17 & Gone(64)



My mom looks stricken.

“Lauren, do you need something?” the doctor says. I don’t know her name, but she knows mine.

“Mom, I was going to ask . . .” I settle my eyes on my mom. Apparently she thinks my absent, supposedly homeless dad is a certified lunatic and she’s been keeping this little detail from me for my whole life. “My necklace. My gray one.

Could you bring that for me from home, too?”

She glances at the doctor. The doctor nods. So she turns back to me and she says sure, she’ll look for it at home and bring it with everything else tomorrow.

“Lauren, did you—” my mom starts to say, but the doctor there beside her is shaking her head. “I’ll see you tomorrow, Lauren, honey,” my mom says instead.

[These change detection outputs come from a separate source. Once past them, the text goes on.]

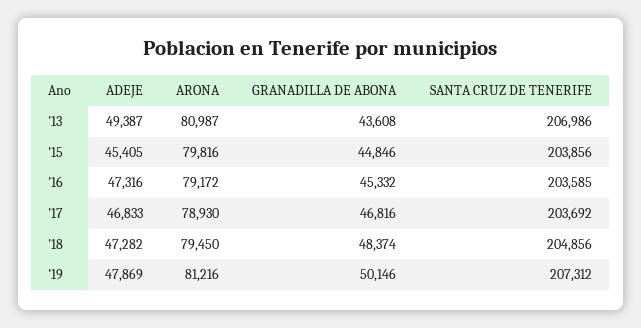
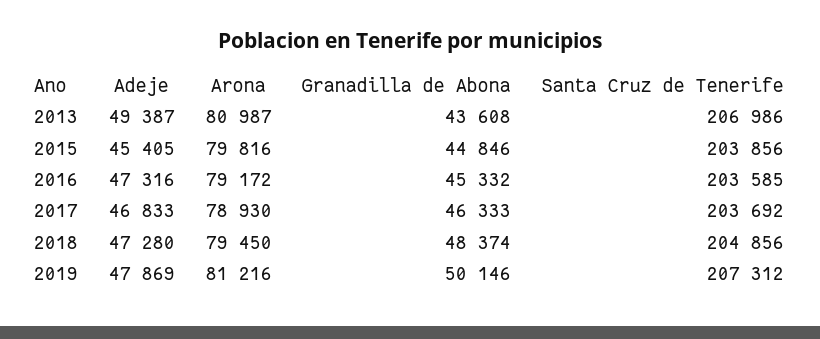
  {
    "ADEJE": {
      "'13": 49387,
      "'15": 45405,
      "'16": 47316,
      "'17": 46833,
-     "'18": 47282,
+     "'18": 47280,
      "'19": 47869
    },
    "ARONA": {
      "'13": 80987,
      "'15": 79816,
      "'16": 79172,
      "'17": 78930,
      "'18": 79450,
      "'19": 81216
    },
    "GRANADILLA DE ABONA": {
      "'13": 43608,
      "'15": 44846,
      "'16": 45332,
-     "'17": 46816,
+     "'17": 46333,
      "'18": 48374,
      "'19": 50146
    },
    "SANTA CRUZ DE TENERIFE": {
      "'13": 206986,
      "'15": 203856,
      "'16": 203585,
      "'17": 203692,
      "'18": 204856,
      "'19": 207312
    }
  }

I nod and make my way slowly back down the hallway to stare at the wall while sitting in an uncomfortable, antisocial vinyl chair.

— 52 —

A new day, but I haven’t been staring at the wall. I’ve been staring at the girl.

She hasn’t noticed because she notices nothing. She hasn’t moved since the nurse led her in and sat her down, not just not moving from this chair to another chair, but at all. Not even to fidget or scratch an itch. Not to blink her eyes or adjust the piece of fire-red hair that’s fallen in front of her nose.

Maybe she is sitting very, very still in the hopes that I notice her. There are other patients who are louder, and flail more, and in the midst of all that she stands out. Or there could be another reason. She must think we’re being watched here—she must know for sure if she’s keeping herself that still.

Her voice won’t reach me through the drugged confines of my head, so she’s come here in the flesh. It’s the only way.

“Fiona?” I prompt her.

She doesn’t stir.

I try her name again, louder. “Fiona. I see you, okay? I see you there.”

Her body betrays no movement. She’s catatonic, if you can be in that state with your eyes still open. There she sits, as if formed into the vinyl chair by a mold of wax.

I move chairs so I’m right beside her.

Then I reach out and shake her knee, but it’s like playing with the CPR dummy in health class. Deadweight.

“Can’t you talk?” I whisper. “It’s me.”

Her eyes are still open, and I wedge my face in front of them, so she has to look at me. Even then, the brown irises seem to cast straight through me, as if my body has lost all its skin and bones and bloody, bubbling organs so the blank wall behind me holds more space in this world than I do.

“Blink if you can hear me,” I say.

She blinks.

Then I get an idea.

“Write it down if you can’t talk,” I tell her. I pass her my gray notebook, which is the only thing besides the socks that made it through to me on the inside. The nurses’ station acts like the TSA at an airport. Everything must be checked, and since they have no scanners, that means by hand. They’ve only given me two things from the bags my mom brought me for now, and say they have to go through checking the toiletries and all the rest.

I place the open notebook on her knees. She doesn’t flinch. The lock of hair in front of her nose doesn’t shift, so I’m not positive she’s even breathing.

But she blinked. I did see that.

I take the pencil in my hand and place it into hers. The nurses wouldn’t let me have a pen, but they let me use one of their own dull-sharpened pencils. It barely writes, but I tighten her fingers around it so it doesn’t fall. I position the hand holding the pencil on the paper.

Then I step away and wait to see what she’ll do with it.

Which is nothing. The pencil drops and rolls across the floor.

The screams that come next aren’t from her mouth, or mine. A wailing can be made out down the hall, and it’s getting closer. When the new patient— some girl I don’t recognize—is walked through, struggling with two male nurses as she’s led past the common room, I cover my ears and watch her go. She flails and lets her hair fly. I uncover one ear for a second to see if she’s stopped and quickly plug it closed again; it sounds like she’s yodeling. That’s someone with problems.

When I look back to Fiona, I see she’s moved. She isn’t catatonic, as she wants everyone to believe; she’s lightning-quick and on alert. She’s the girl I remember from the house next door, who pitched her bags down the stairs and locked me in the closet. She’s the girl who always thought of running, one eye on the road. Even now, escape plans hatch in her mind, but I’m not sure they’re for her to follow—I think this time they’re meant for me.

Somehow she’s gotten herself to the wall behind the nurses’ station. She’s pulled the fire alarm. And she’s returned to her statue pose on the vinyl seat, her mouth slightly open now so a nice, telltale line of drool can emerge. Her eyes focus on nothing but the dust motes floating around her face in beautiful snowflake patterns, mimicking what’s coming down outside. All within an instant, before the nurses react to the alarm and come to line us up and check with the fire marshal to see if we need to evacuate. That’s how fast Fiona Burke moved.

— 53 —

I don’t run.

I can picture what Fiona wants from me: a daring escape while the hospital staff is distracted. She longs for the sight of me leaping over the half door that divides the patients from the so-called healthy people on the other side, making it out to the elevator, and riding it down to freedom. But she’s forgotten how slow I am.